Scanlan made this admission to me when I spoke to him at the end of last month over the phone, explaining, “It is really important to me, and we go to great lengths not to be seen as a special effect.”

 

“The idea is that we’re just another part of the cast. Our puppeteers, and ourselves and our choreographers, work very hard on rehearsing the scenes before we even get to set.”

“So that when we get to set people like Daisy or John are not looking at these things like they’re an animatronic object, but they’re looking at them as little creatures and they can act and perform. It’s important that they’re un-intimidated by it, because it is just another cast member.”

“I find that really wonderful. It is a piece of theater you are bringing. You are just part of the cast. Or another actor in a scene. It is a really important part of what we do. And that’s the joy of practical effects.”

Scanlan insists that this approach is better for everyone involved. “I think it’s great to everybody, the lights and camera, the cinematographer, obviously for Rian because he can direct us in the same way that he can direct the actors. And we can all be sort of spontaneous. Nothing is locked in stone, and we can all evolve in the moment.”

This was especially true for the Porgs. “Because they are primarily practical, we couldn’t shoot an entire sequence with just one Porg. So for instance we would have what we call a roaring Porg. And that’s the sequence where he roars. Then we’ll cut back and he’s anxious, so there’s the anxious Porg.”

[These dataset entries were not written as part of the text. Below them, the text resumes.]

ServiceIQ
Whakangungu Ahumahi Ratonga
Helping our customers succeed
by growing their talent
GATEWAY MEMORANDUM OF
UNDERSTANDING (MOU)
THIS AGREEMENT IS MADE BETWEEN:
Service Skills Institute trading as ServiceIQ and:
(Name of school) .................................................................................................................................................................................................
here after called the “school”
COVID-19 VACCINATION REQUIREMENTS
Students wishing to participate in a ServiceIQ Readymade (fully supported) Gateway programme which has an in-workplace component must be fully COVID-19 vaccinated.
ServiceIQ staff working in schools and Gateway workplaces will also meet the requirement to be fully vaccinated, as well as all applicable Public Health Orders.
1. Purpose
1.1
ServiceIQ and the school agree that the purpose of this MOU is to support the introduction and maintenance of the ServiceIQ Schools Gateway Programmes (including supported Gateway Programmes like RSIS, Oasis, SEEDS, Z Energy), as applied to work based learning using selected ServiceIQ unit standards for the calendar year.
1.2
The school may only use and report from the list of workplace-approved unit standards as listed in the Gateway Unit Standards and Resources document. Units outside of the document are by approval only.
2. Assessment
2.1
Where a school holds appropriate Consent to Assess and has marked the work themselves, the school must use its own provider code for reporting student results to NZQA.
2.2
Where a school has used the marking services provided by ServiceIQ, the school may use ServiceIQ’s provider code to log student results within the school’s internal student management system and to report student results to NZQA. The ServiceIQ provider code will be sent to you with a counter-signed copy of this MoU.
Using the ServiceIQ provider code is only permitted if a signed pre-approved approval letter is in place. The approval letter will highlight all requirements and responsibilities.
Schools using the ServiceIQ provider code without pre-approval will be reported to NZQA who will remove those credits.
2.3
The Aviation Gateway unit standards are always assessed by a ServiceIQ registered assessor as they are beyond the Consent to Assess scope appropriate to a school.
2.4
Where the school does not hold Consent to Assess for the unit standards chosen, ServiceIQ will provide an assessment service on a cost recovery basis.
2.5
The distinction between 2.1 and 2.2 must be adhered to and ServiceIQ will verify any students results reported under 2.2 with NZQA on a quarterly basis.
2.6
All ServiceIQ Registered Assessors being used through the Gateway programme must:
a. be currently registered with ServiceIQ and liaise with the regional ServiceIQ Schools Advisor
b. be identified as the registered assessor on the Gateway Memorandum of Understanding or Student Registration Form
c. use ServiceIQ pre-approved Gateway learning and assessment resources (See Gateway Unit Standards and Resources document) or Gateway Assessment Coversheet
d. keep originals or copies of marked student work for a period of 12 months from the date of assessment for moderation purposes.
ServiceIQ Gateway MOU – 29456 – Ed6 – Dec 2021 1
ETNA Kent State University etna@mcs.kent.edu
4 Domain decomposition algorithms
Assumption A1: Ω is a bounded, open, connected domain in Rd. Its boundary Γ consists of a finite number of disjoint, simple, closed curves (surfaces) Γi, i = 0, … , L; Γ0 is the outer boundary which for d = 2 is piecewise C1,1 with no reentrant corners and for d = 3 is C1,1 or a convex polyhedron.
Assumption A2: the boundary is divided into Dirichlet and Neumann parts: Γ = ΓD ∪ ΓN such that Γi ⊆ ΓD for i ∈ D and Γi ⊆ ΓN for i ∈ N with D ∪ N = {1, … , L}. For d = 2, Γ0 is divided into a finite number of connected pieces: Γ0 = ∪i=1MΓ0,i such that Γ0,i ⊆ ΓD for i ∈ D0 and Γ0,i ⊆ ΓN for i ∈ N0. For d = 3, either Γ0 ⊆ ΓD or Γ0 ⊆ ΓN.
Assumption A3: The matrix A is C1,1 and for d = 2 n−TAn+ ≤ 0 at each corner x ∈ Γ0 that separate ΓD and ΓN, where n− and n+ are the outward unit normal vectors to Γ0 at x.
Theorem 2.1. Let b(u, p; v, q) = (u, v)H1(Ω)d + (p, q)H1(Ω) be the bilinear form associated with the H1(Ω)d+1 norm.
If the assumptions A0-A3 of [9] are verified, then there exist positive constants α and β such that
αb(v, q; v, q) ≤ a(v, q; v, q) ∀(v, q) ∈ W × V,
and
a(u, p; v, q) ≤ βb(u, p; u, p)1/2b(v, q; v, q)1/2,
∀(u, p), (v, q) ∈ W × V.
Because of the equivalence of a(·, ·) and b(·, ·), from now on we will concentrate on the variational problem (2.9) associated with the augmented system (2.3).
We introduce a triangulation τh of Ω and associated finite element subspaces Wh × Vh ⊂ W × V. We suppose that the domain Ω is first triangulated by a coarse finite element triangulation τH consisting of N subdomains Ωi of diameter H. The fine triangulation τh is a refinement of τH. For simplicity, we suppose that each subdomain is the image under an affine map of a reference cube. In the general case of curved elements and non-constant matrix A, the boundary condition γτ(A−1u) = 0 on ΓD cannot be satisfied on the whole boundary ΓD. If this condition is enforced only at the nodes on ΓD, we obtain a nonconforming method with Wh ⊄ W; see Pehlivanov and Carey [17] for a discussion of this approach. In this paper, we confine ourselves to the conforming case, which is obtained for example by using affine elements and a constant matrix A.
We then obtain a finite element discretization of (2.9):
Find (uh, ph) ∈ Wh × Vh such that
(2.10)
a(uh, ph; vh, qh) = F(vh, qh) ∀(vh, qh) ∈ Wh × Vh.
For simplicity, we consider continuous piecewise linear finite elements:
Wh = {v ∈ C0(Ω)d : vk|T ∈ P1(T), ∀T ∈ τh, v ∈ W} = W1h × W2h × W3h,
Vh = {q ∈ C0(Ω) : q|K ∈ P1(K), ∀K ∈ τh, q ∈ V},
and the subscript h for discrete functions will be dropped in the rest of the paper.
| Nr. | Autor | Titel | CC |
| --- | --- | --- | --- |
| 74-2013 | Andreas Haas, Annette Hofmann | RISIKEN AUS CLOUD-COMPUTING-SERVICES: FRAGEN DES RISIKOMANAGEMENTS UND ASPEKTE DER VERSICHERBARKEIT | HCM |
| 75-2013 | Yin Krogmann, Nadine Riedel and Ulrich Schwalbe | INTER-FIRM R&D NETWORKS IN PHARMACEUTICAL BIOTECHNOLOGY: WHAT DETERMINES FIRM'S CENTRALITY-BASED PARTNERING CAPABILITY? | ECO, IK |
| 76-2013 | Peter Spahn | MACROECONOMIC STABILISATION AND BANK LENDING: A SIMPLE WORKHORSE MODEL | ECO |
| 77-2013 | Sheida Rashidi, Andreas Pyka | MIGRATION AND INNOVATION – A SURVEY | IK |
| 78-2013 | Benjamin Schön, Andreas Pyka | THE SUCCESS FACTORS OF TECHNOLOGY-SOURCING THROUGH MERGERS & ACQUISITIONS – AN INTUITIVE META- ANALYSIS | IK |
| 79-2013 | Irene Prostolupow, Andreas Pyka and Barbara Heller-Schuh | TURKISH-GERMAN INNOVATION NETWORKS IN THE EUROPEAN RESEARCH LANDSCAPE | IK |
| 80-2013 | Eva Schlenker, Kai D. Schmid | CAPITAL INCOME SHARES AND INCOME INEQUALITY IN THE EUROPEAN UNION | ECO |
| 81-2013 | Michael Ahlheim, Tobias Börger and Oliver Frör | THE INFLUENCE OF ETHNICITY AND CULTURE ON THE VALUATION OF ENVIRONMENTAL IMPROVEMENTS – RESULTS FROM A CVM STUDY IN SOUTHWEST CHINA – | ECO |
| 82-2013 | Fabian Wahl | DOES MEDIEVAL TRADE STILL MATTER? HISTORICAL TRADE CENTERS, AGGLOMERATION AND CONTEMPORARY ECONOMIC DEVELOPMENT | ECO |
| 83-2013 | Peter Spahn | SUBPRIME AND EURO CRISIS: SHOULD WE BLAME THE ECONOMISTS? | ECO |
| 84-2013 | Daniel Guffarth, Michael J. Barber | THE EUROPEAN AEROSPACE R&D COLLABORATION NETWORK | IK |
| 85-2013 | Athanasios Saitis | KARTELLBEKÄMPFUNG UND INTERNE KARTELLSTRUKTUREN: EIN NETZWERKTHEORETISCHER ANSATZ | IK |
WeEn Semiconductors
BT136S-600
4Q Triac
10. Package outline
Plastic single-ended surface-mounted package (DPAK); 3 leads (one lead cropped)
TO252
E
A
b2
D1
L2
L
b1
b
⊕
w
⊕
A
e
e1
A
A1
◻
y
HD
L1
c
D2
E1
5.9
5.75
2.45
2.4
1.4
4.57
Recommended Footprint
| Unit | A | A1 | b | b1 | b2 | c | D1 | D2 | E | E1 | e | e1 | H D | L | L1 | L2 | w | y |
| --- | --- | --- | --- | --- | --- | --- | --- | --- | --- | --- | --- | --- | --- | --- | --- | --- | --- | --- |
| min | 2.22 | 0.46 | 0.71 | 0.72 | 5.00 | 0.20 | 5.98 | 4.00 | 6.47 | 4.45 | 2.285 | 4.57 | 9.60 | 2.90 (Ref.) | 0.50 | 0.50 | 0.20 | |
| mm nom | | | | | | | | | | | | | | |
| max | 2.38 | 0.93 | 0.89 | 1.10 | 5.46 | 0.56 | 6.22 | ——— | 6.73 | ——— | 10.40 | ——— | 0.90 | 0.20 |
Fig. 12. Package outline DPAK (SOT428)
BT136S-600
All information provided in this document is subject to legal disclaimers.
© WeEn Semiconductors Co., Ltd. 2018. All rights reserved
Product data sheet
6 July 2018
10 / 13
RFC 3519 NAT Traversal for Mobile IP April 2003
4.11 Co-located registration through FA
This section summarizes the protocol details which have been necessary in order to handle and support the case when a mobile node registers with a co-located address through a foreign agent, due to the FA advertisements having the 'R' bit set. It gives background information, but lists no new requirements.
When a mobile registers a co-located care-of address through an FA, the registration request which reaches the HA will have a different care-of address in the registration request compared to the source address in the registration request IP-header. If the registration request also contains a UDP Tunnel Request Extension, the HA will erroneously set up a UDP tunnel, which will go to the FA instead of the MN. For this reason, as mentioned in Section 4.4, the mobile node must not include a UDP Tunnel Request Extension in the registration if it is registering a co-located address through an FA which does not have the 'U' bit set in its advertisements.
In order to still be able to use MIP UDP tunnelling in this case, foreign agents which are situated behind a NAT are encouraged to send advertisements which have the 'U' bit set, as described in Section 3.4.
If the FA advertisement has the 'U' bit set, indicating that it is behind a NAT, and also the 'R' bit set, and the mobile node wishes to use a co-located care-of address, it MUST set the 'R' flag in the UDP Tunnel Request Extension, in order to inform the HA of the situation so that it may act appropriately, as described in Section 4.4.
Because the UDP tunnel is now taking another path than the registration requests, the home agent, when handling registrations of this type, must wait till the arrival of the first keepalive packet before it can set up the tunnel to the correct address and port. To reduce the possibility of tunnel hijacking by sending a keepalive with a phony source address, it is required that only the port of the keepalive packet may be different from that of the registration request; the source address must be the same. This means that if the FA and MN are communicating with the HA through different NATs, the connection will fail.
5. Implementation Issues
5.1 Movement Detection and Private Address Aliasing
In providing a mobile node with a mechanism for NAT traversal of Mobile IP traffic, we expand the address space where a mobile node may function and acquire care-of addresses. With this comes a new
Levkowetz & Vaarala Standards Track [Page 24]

“For each Porg that you see in the film there’s probably at least 10 versions of that Porg. Which was made with different body positions and different facial expressions. They’re all animatronic. They’re all little puppets. But we can only go so far practically before we need to remodel that object in order to change it in a drastic way.”

But while practical effects are preferred, the fact that “Star Wars” is set in space in a galaxy far, far away means that CGI has to be incorporated from time to time.

“Obviously CG can assist us, and in some cases we do things just for CG. We’ll know that we’ll replace it with CG later, but we will act it out on the set, and bring all of those moments, like eye-line, to the moment, knowing full well that that will ultimately be a CG moment. And that’s just the smart way of using effects.”

You can try to spot the difference in the film from today, as “Star Wars: The Last Jedi” is now finally in cinemas.